Cyber Essentials (CE) is a government-backed cybersecurity certification scheme that sets out a baseline of cybersecurity suitable for all organisations. The scheme’s five security controls can prevent “around 80% of cyber attacks”. There are two levels of certification: Cyber Essentials and Cyber Essentials Plus.
Who is the Cyber Essentials scheme applicable to?
- Organisations that use Internet-connected systems
- Organisations that use Internet-connected end-user devices such as computers, mobile phones, printers, tablets, servers and laptops
Five key controls required for both levels of the scheme:
- Secure Configuration
- Boundary firewalls and Internet gateways
- Access controls and administrative privilege management
- Patch management
- Malware protection
With Cyber Essentials you can:
- focus on your core business objectives, knowing that you’re protected from the vast majority of common cyber attacks
- drive business efficiency, save money and improve productivity through the streamlining of processes
- reduce your insurance premiums
- increase your resistance to cyber threats
- demonstrate to clients, insurers, investors and other interested parties that you have taken the precautions necessary to reduce cyber risks
- bid for UK Government contracts that involve the handling of personal and sensitive information.

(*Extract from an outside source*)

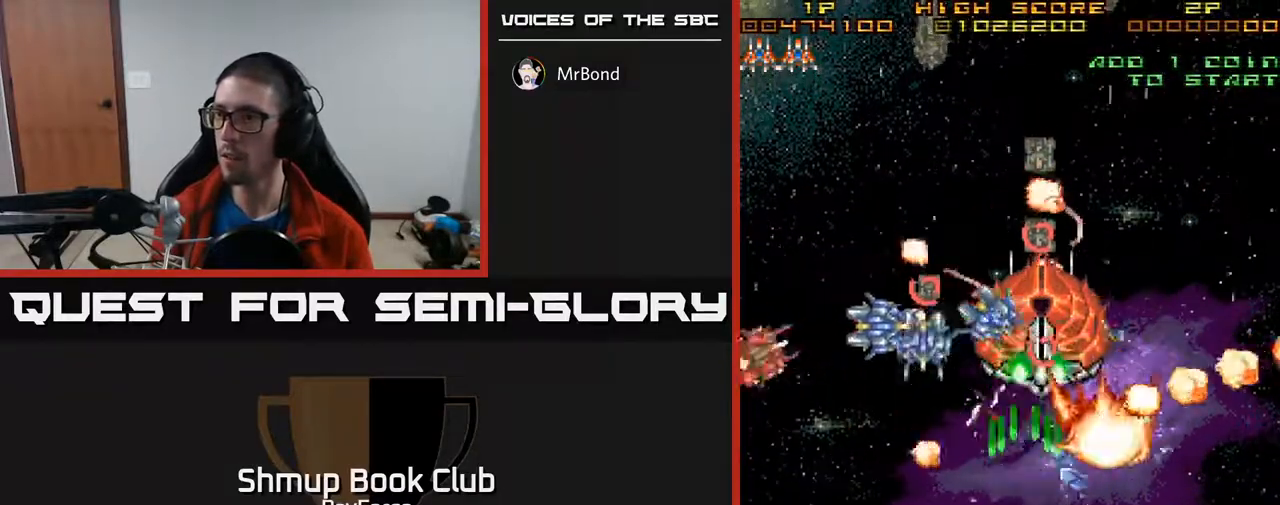
{"buttons": ["A", "DPAD_RIGHT"], "right_stick": "center", "events": [[350, "DPAD_LEFT", "up"], [367, "DPAD_RIGHT", "down"]]}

Assessment methodologies for Cyber Essentials and Cyber Essentials Plus:
- A verified self-assessment questionnaire
- An external vulnerability scan of Internet-facing networks and applications to verify that there are no known vulnerabilities present
- This extra scan provides an independently verified view of the organisation’s security posture
- Includes all the assessments for the Cyber Essentials level plus an additional internal scan and on-site assessment to test:
- the security and anti-malware configuration of each device type
- patch levels and system configuration
- whether the organisation’s systems are resistant to malicious email attachments and web-downloadable binaries.

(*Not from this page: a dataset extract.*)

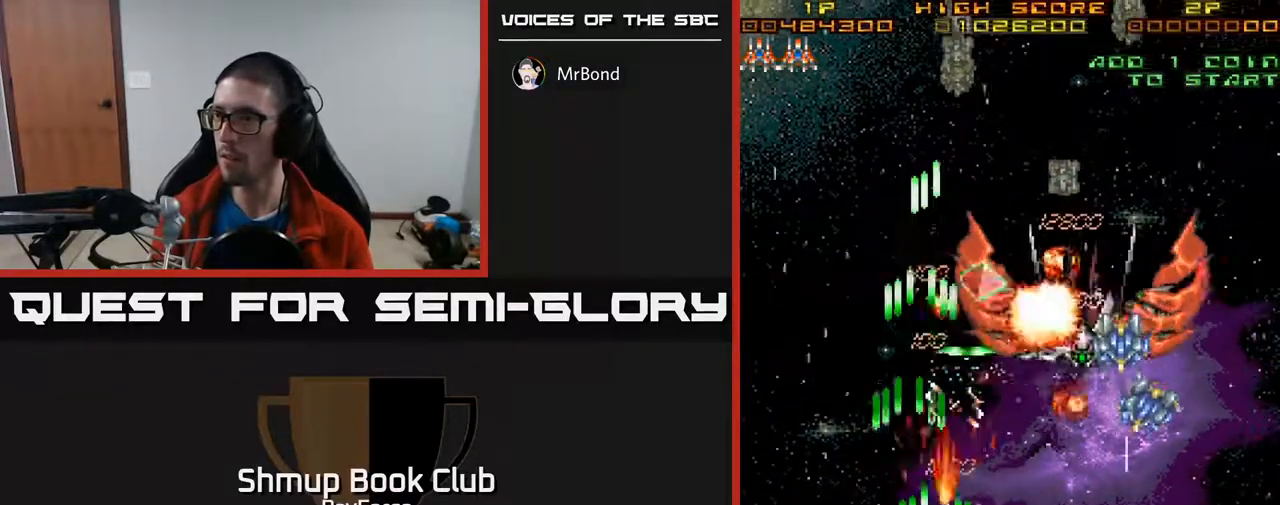
{"buttons": ["A"], "right_stick": "center", "events": [[500, "DPAD_RIGHT", "up"]]}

The background of the Cyber Essentials scheme
The Cyber Essentials scheme is a key deliverable of the UK’s National Cyber Security Programme. Realising that the controls in its 2012 guide, 10 Steps to Cyber Security, were not being implemented effectively, the government instigated a call for evidence on a preferred cybersecurity standard. In November 2013, it concluded that no individual standard met its specific requirements, so it developed the Cyber Essentials scheme.
- Cyber Essentials delivers the basic controls that all organisations should implement to mitigate the risk from common Internet-based threats.
- The scheme provides a mechanism for organisations to demonstrate to customers, investors, insurers and others that they have taken essential precautions to secure against the majority of cyber risks.
- A recent report by the government UK cyber security: the role of insurance in managing and mitigating the risk revealed plans to include Cyber Essentials certification in insurers’ risk assessments for SMEs.
- Cyber Essentials enables companies to successfully tender for government contracts. View the UK Government’s procurement policy notice here.
The Cyber Essentials scheme is increasingly popular within the private sector; more than 1,200 organisations have adopted the scheme to date. Insurance firms have recognised that Cyber Essentials certification is a valuable indicator of a mature approach to cybersecurity and, according to a government report, Cyber Essentials certification can also contribute to the reduction of risk.